**WHAT YOU WILL DO**. Please return every line in the entries below with the word "pendistribusian" in it.

(Data extracted from a collection)
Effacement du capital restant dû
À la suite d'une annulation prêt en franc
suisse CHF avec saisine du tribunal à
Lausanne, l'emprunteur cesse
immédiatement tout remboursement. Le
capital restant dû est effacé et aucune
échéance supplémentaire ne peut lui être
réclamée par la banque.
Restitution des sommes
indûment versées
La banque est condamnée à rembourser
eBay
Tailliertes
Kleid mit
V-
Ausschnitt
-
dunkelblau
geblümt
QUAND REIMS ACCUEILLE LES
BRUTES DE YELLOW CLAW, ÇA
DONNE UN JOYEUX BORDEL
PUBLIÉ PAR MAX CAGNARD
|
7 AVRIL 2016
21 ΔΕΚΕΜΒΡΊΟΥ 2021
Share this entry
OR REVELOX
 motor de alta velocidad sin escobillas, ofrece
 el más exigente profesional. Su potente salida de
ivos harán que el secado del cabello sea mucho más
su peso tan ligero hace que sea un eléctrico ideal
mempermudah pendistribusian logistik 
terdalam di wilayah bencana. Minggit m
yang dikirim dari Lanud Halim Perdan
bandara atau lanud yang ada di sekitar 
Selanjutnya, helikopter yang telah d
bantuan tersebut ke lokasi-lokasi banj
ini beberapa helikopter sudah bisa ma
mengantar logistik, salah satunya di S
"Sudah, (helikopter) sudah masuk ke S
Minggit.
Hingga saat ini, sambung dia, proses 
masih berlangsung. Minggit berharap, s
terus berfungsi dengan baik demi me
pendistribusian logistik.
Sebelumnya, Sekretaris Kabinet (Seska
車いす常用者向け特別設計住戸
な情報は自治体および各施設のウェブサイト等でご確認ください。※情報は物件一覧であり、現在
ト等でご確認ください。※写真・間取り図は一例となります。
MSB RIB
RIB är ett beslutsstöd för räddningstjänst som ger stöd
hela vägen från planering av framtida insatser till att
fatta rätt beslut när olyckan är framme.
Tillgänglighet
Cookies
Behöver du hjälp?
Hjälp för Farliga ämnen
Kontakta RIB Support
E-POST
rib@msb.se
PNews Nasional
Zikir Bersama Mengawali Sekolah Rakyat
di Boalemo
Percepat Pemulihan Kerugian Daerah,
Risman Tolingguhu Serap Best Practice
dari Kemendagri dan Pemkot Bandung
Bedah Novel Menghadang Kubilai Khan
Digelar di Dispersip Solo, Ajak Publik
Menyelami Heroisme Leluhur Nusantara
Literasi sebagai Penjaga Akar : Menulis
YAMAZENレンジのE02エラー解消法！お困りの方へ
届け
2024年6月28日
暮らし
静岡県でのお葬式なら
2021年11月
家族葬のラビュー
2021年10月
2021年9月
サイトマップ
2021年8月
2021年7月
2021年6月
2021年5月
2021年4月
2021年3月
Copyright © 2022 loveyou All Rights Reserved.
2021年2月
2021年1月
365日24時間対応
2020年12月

**RESULT OF THE TASK**.
mempermudah pendistribusian logistik 
pendistribusian logistik.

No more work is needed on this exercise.